Manufacturing and distributing disc golf merchandise is only part of the picture, though. Rusco’s work promoting disc golf as a sport is the other key ingredient to his company’s success, and events like Emporia’s Glass Blown Open disc golf tournament have helped guarantee growth.
“Glass Blown Open is obviously something that we’re really proud to be the machine behind,” Rusco says. The event started with around 80 players in 2002. It’s grown to become the largest disc golf event in the world the past three years. More than 1,600 competitors from all over the world spend an entire week in Emporia, scoring rounds on the city’s disc golf courses, eating and drinking in its restaurants and watering holes, and contributing transient guest tax dollars to Emporia’s tourism efforts each night they spend in a hotel.

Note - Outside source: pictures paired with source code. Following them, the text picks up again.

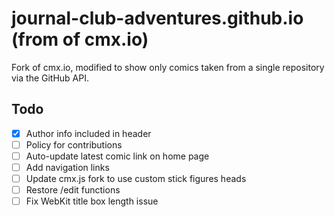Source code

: # journal-club-adventures.github.io (from of cmx.io)

Fork of cmx.io, modified to show only comics taken from a single repository via the GitHub API. 


## Todo
- [x] Author info included in header
- [ ] Policy for contributions
- [ ] Auto-update latest comic link on home page
- [ ] Add navigation links
- [ ] Update cmx.js fork to use custom stick figures heads
- [ ] Restore /edit functions
- [ ] Fix WebKit title box length issue
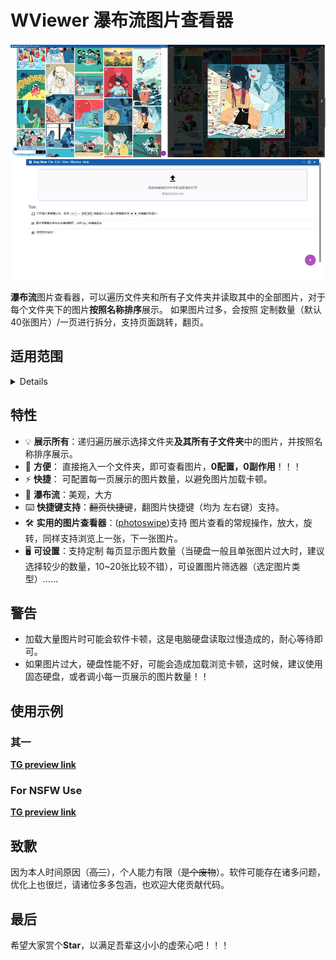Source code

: # WViewer 瀑布流图片查看器

![doc_home.png](./docs/doc_home.png)

**瀑布流**图片查看器，可以遍历文件夹和所有子文件夹并读取其中的全部图片，对于每个文件夹下的图片**按照名称排序**展示。
如果图片过多，会按照 定制数量（默认40张图片）/一页进行拆分，支持页面跳转，翻页。

## 适用范围
<details>

当看画师图包的时候，很有可能会碰到这种情况：
![样例](./docs/1.png)

- 非常多的子文件夹，每个子文件夹中图片又不是很多。图片看起来，很不能尽兴。
- 同时，文件浏览器哪怕是**超大图标**，浏览起来仍然让人不很舒服。
- 想要放大查看某张图片，需要调用图片查看器程序，比较麻烦。
- 使用第三方查看软件，需要复制建库，持续添加…… 但是我只是想浏览一下这个文件夹的图片啊？

**于是，本软件诞生以解决您的所有需求！！！**

具体请查看[使用示例](#使用示例)

</details>

## 特性
- 💡 **展示所有**：递归遍历展示选择文件夹**及其所有子文件夹**中的图片，并按照名称排序展示。
- 🔑 **方便**： 直接拖入一个文件夹，即可查看图片，**0配置，0副作用**！！！
- ⚡ **快捷**： 可配置每一页展示的图片数量，以避免图片加载卡顿。
- 🦋 **瀑布流**：美观，大方
- ⌨️ **快捷键支持**：~~翻页快捷键~~，翻图片快捷键（均为 左右键）支持。
- 🛠️ **实用的图片查看器**：([photoswipe](https://github.com/dimsemenov/photoswipe))支持 图片查看的常规操作，放大，旋转，同样支持浏览上一张，下一张图片。
- 🖥️ **可设置**：支持定制 每页显示图片数量（当硬盘一般且单张图片过大时，建议选择较少的数量，10~20张比较不错），可设置图片筛选器（选定图片类型）……

## 警告

- 加载大量图片时可能会软件卡顿，这是电脑硬盘读取过慢造成的，耐心等待即可。
- 如果图片过大，硬盘性能不好，可能会造成加载浏览卡顿，这时候，建议使用固态硬盘，或者调小每一页展示的图片数量！！

## 使用示例

### 其一
**[TG preview link](https://t.me/edge_wasteland/6464)**
<!-- **[GIF preview link](https://postimg.cc/ctZfPV1q)** -->

### For NSFW Use
**[TG preview link](https://t.me/edge_wasteland/6465)**

## 致歉

因为本人时间原因（~~高三~~），个人能力有限（~~是个废物~~）。软件可能存在诸多问题，优化上也很烂，请诸位多多包涵，也欢迎大佬贡献代码。

## 最后

希望大家赏个**Star**，以满足吾辈这小小的虚荣心吧！！！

“People refer to Emporia as the Disc Golf Capital of the World, and the Gravel Grinding Capital of the World,” Rusco laughs, making mention of the city’s famous Dirty Kanza annual bicycle race staged on the area’s Flint Hills gravel roads.
The future for Dynamic Discs is just as clear and colorful as those pristine Flint Hills skies, too.
“I see us staying here in Emporia,” Rusco says. “We’re the number-two disc golf company in the world, in terms of volume. And, I think we’re number one in terms of the image we have and the positive things we’re doing for the sport.”
In addition to its Emporia store and online presence (www.dynamicdiscs.com), Dynamic Discs operates three retail stores in Kansas City, Kan., Carrollton, Texas, and a recently opened location in Springdale, Ark. Add five recreational vehicles that tour the country promoting disc golf, and it’s easy to see Rusco doesn’t take lightly the importance of keeping the sport in front of recreation-seekers.
Bringing a portion of the manufacturing process to Emporia is also in Rusco’s playbook.
“Opening up a production facility that employs more people and provides opportunities for us here in Emporia is something that I want to make happen.”
“It’s crazy to think about how much money it takes to operate, and we’ve been fortunate to have a bank (ESB Financial) that’s been supportive of our vision,” Rusco says, adding that Dynamic Discs operates privately, without outside investment.
“We’ve grown from essentially my college hobby to a company that has 50 employees now,” Rusco notes, adding that 13 of those workers moved with their families to Emporia from out of state. The connection with Emporia stretches to its higher education opportunities, as well.
“More than half of our organization is either attending or has graduated from Emporia State University or Flint Hills Technical College. We try to hire college kids and keep them here after they graduate,” he said.